I turned, my arms crossed and accepted the metal cup. “So what now? What does it all mean, those visions?”

“It means something bigger than the two of us is coming and you need to be there when it arrives.”

I sighed. “That isn’t helpful.” I took a sip and raised an eyebrow. “This is excellent.”

“I make my own,” she replied, sipping her drink as well.

“Do you have a mate?” I asked, not seeing an osnat on her ankle, wrist, or neck.

She shook her head. “I… well, honestly, I never found anyone that tempted me.” She waved a hand behind her, where the workshop was. “I make my own tonics to avoid the heats, and I stay busy enough. Not many Ongahri here, see, unless they are doing business with the merchants.”

“I see. That was what I wanted before, too.
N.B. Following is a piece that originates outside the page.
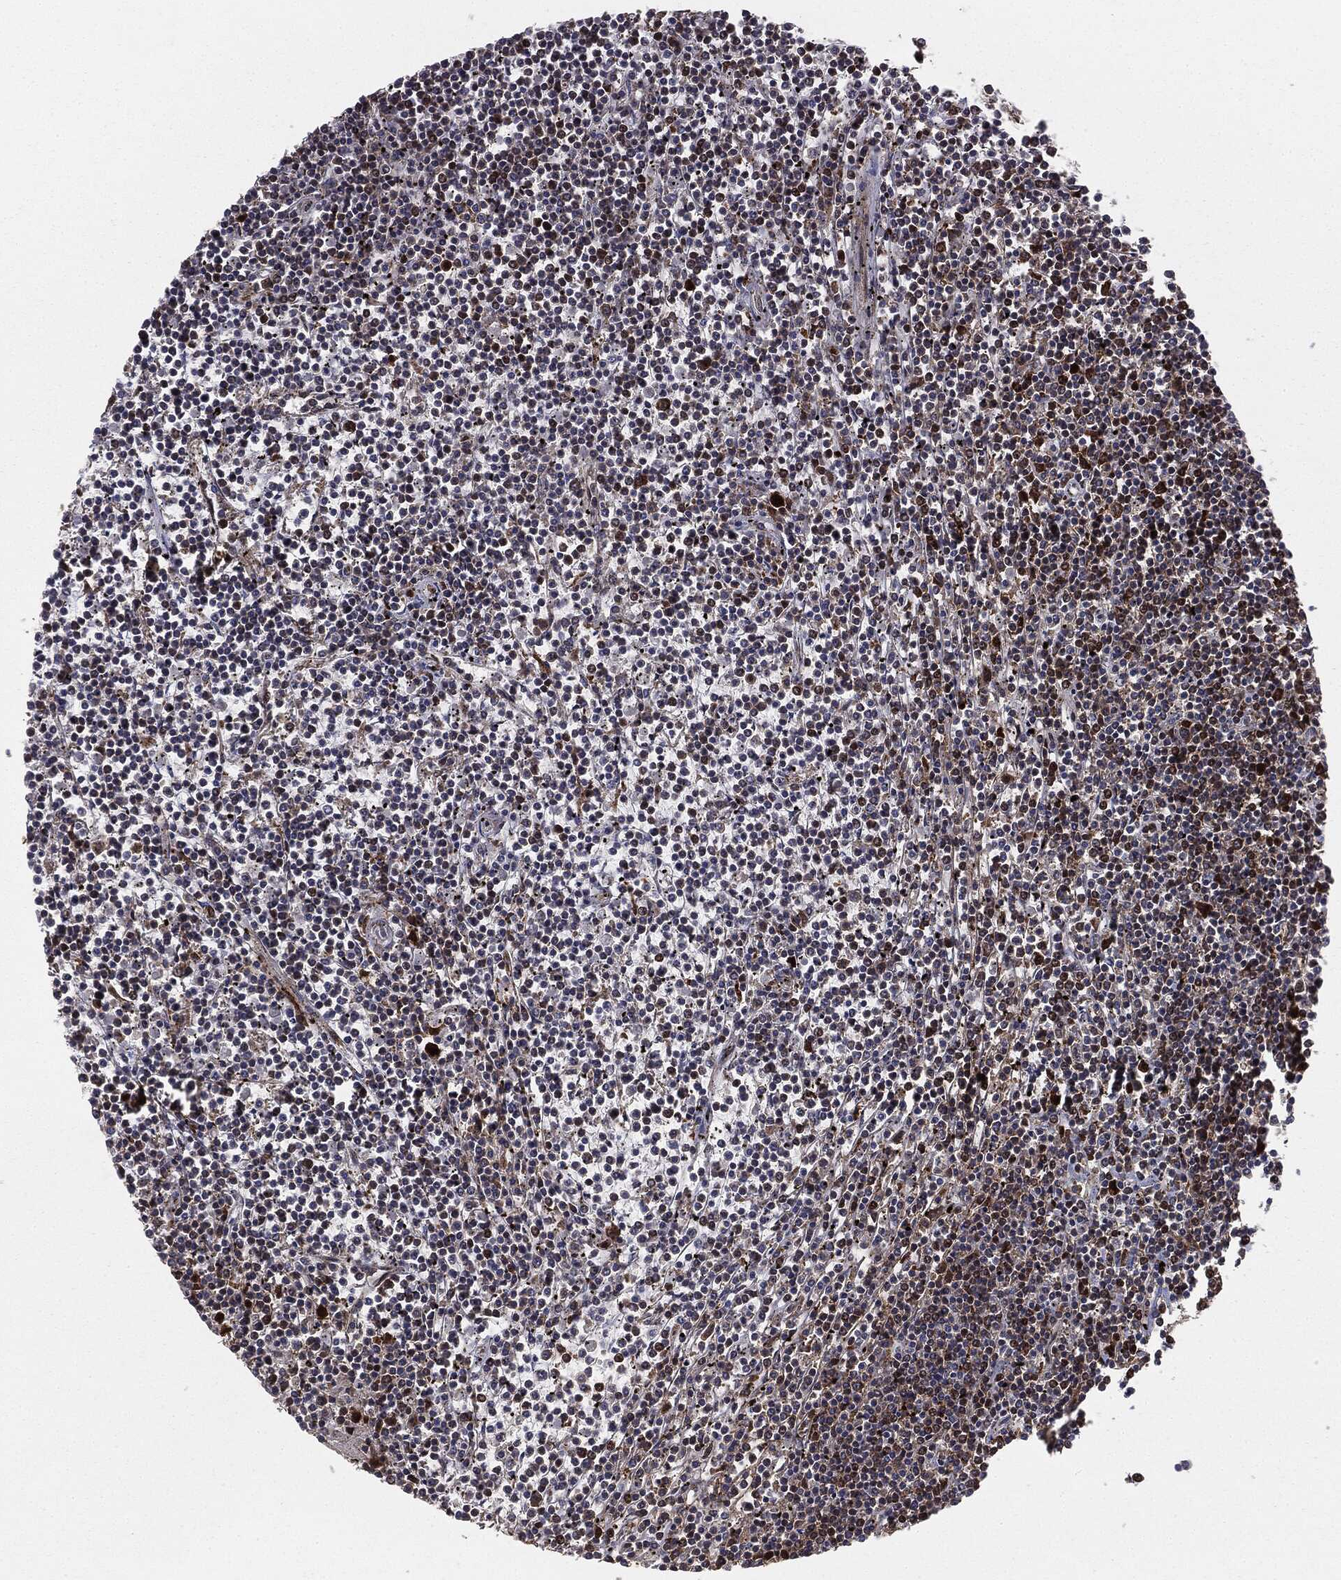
{"staining": {"intensity": "negative", "quantity": "none", "location": "none"}, "tissue": "lymphoma", "cell_type": "Tumor cells", "image_type": "cancer", "snomed": [{"axis": "morphology", "description": "Malignant lymphoma, non-Hodgkin's type, Low grade"}, {"axis": "topography", "description": "Spleen"}], "caption": "Human malignant lymphoma, non-Hodgkin's type (low-grade) stained for a protein using IHC reveals no positivity in tumor cells.", "gene": "PTEN", "patient": {"sex": "female", "age": 19}}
Before—” I touched my neck, my fingertips drifting over the smooth smoky stone embedded in the chain around my throat. “Before I married. I tried the tonics, but… Well, as you said, things happened because they needed to.”

“Those tonics were never meant to work, which I think you know now,” she said simply.
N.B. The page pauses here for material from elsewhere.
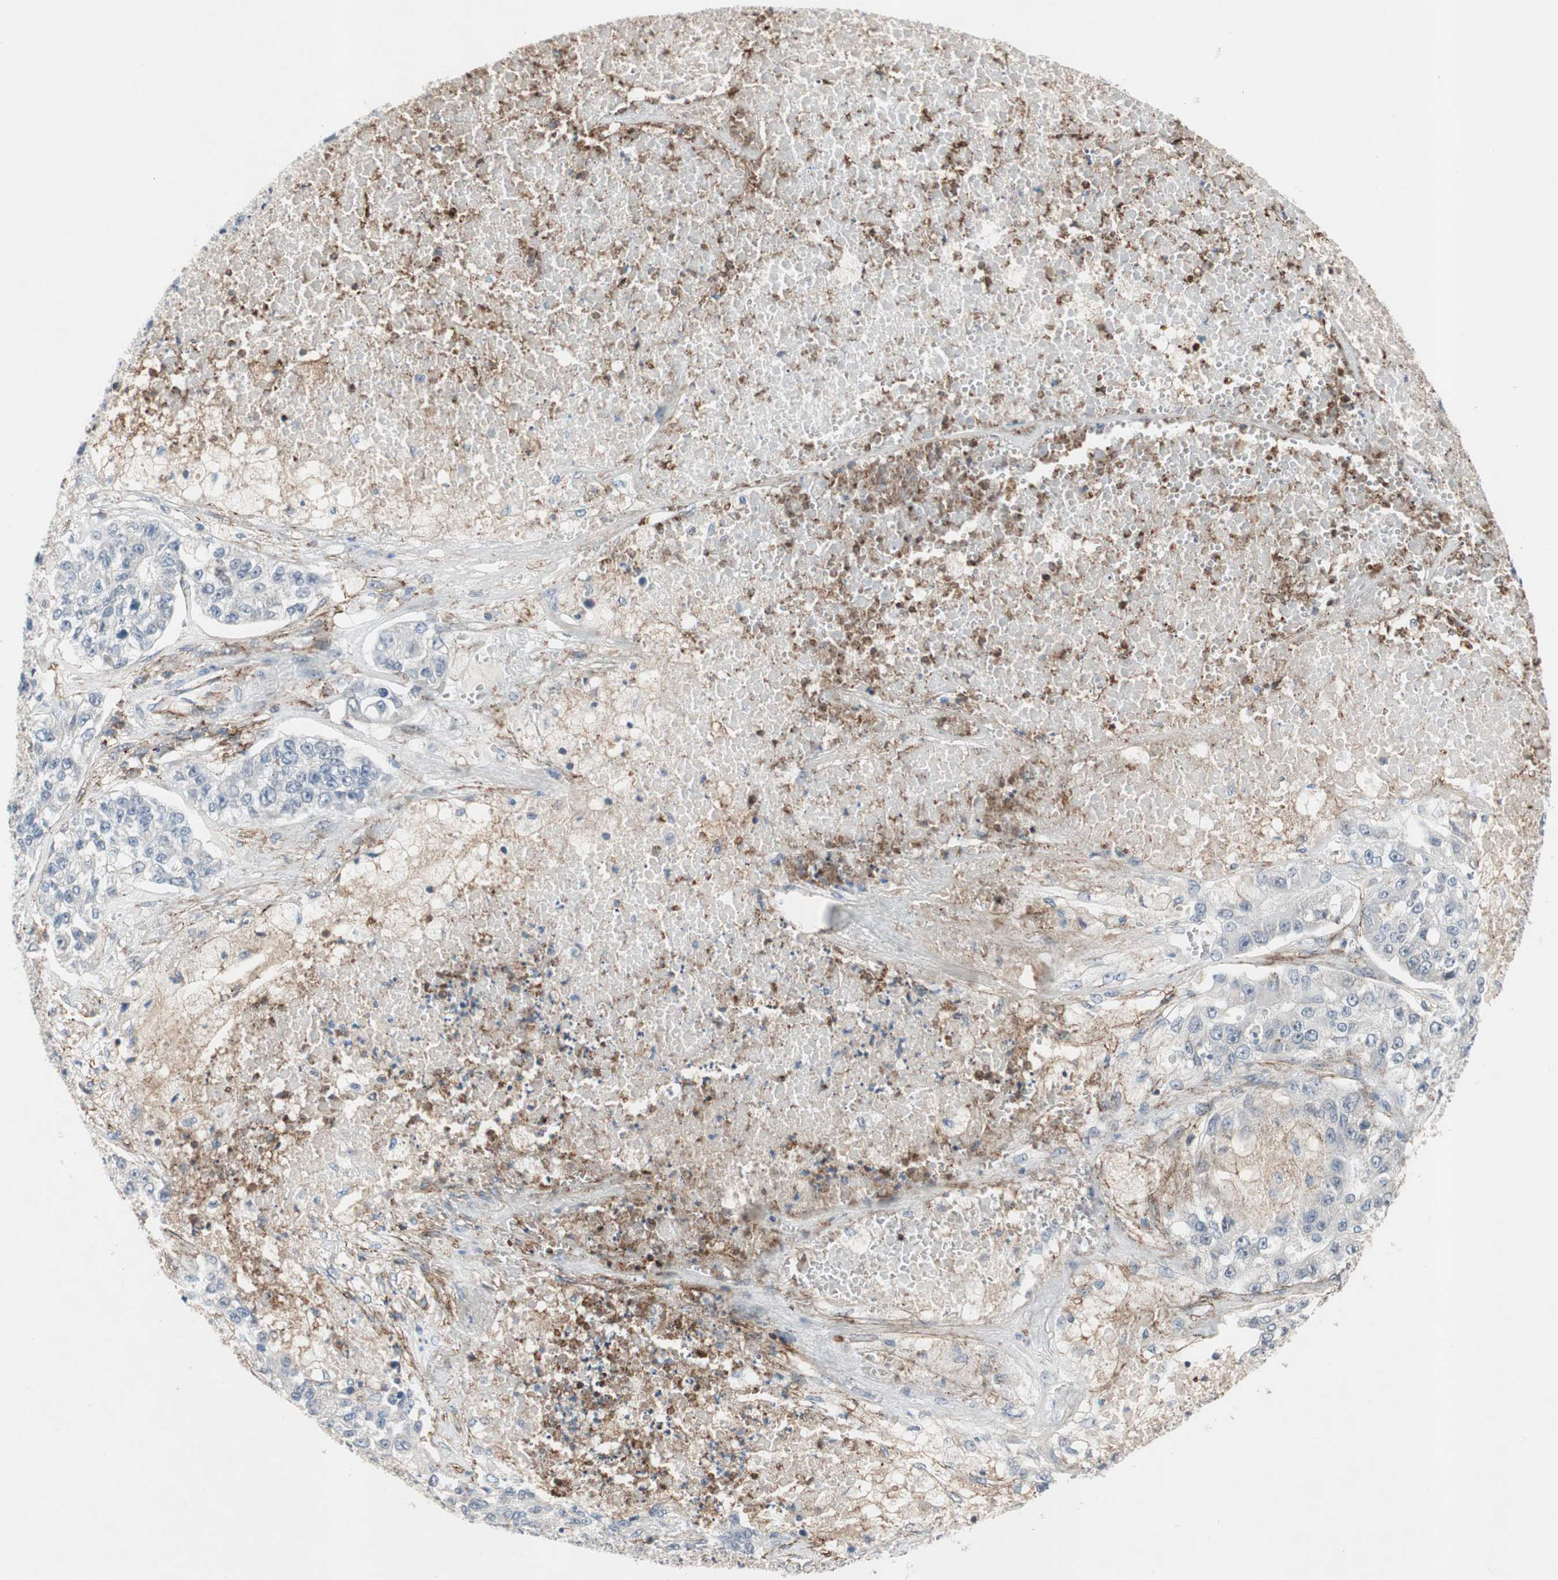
{"staining": {"intensity": "negative", "quantity": "none", "location": "none"}, "tissue": "lung cancer", "cell_type": "Tumor cells", "image_type": "cancer", "snomed": [{"axis": "morphology", "description": "Adenocarcinoma, NOS"}, {"axis": "topography", "description": "Lung"}], "caption": "Image shows no significant protein staining in tumor cells of lung cancer.", "gene": "GRHL1", "patient": {"sex": "male", "age": 49}}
The numbness I’d been feeling parted away like the clouds of Ordelpho as I processed what she’d said. “They were tampered, weren’t they? Gods.”

She nodded, emptying her cup before setting it down gently on the table. “The sisters of Delphos needed you to go through your heat.”

“What right did they have to do something like that?” A sense of pure rage went through me. Farah was the one who had given me my tonic every morning, had been the one to get them replenished once or twice a week. But at least, now, I knew Lucius hadn’t been responsible. “Why would they do that?”

“Because they needed you to move, Sierra. Lucius and you were destined. Still are.”

“But even I didn’t know Lucius was going to be the one to claim me until I was in heat! I could’ve—”

“It was a risk they were willing to take. You had been watched every second you were there.”

Gods, I was tired of these games! “How do you know all this?” Suddenly, I became very suspicious. Who could blame me?

Should I even trust this woman? Had I been so wrapped up in my emotions over what had happened in that Ongahri meeting that I’d simply thrown away logic, blindly following a stranger in a strange city, drinking her tea and wine, and spilling all of my deepest thoughts and secrets to?”

She saw the instant I doubted her. “Now you are ready.” She waved a hand over the dying flowers in the vase on the table. Before my eyes, the blooms were plumping, the stems hydrating, the heads of the dried, brown roses transforming into fragrant silky red blooms.

“You,” I said.

“Yes,” she answered, her voice weaving a blend of all voices, just like in that castle I saw during the rite, the foyer with the three doors. “I’m afraid you’ll have to forgive me for the next part in this, Sierra. Be brave, child. It’s for the best. Sometimes we need a few pushes to put us where we need to be. Some more than others.”

“Wha—” but I couldn’t finish. Everything stopped and I knew nothing but black.